### How to complete this task
Images excluded, repeat each entry below exactly.

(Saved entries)
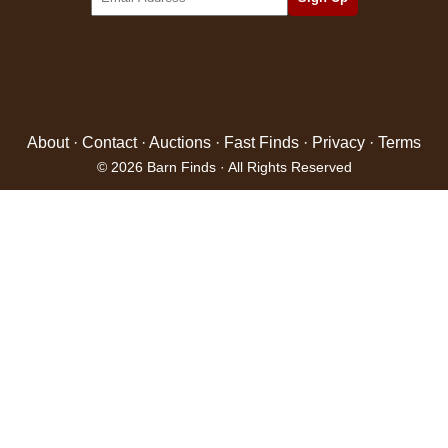
About
·
Contact
·
Auctions
·
Fast Finds
·
Privacy
·
Terms
© 2026 Barn Finds · All Rights Reserved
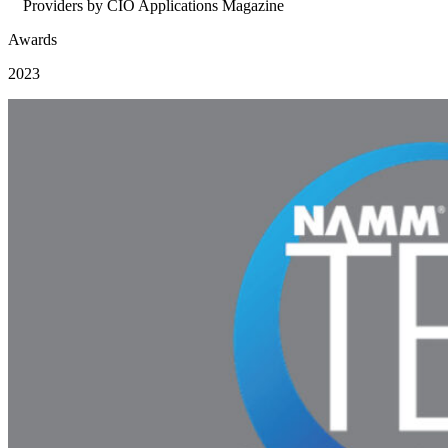
Providers by CIO Applications Magazine
Awards
2023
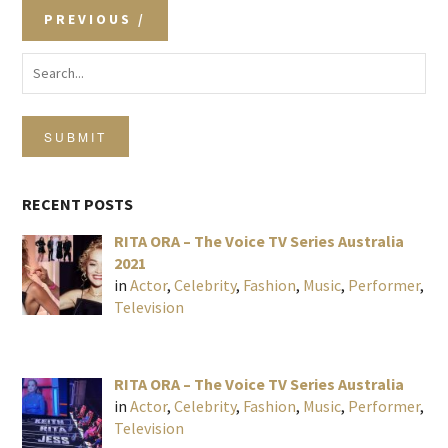
PREVIOUS
SUBMIT
RECENT POSTS
RITA ORA – The Voice TV Series Australia
2021
in
Actor
,
Celebrity
,
Fashion
,
Music
,
Performer
,
Television
RITA ORA – The Voice TV Series Australia
in
Actor
,
Celebrity
,
Fashion
,
Music
,
Performer
,
Television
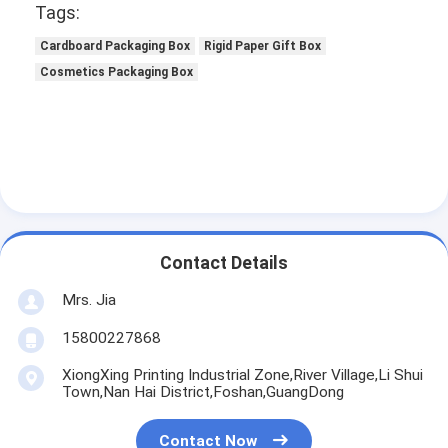
Tags:
Cardboard Packaging Box
Rigid Paper Gift Box
Cosmetics Packaging Box
Contact Details
Mrs. Jia
15800227868
XiongXing Printing Industrial Zone,River Village,Li Shui
Town,Nan Hai District,Foshan,GuangDong
Contact Now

### Answer space
About
·
Contact
·
Auctions
·
Fast Finds
·
Privacy
·
Terms
© 2026 Barn Finds · All Rights Reserved
Providers by CIO Applications Magazine
Awards
2023
PREVIOUS
SUBMIT
RECENT POSTS
RITA ORA – The Voice TV Series Australia
2021
in
Actor
,
Celebrity
,
Fashion
,
Music
,
Performer
,
Television
RITA ORA – The Voice TV Series Australia
in
Actor
,
Celebrity
,
Fashion
,
Music
,
Performer
,
Television
Tags:
Cardboard Packaging Box
Rigid Paper Gift Box
Cosmetics Packaging Box
Contact Details
Mrs. Jia
15800227868
XiongXing Printing Industrial Zone,River Village,Li Shui
Town,Nan Hai District,Foshan,GuangDong
Contact Now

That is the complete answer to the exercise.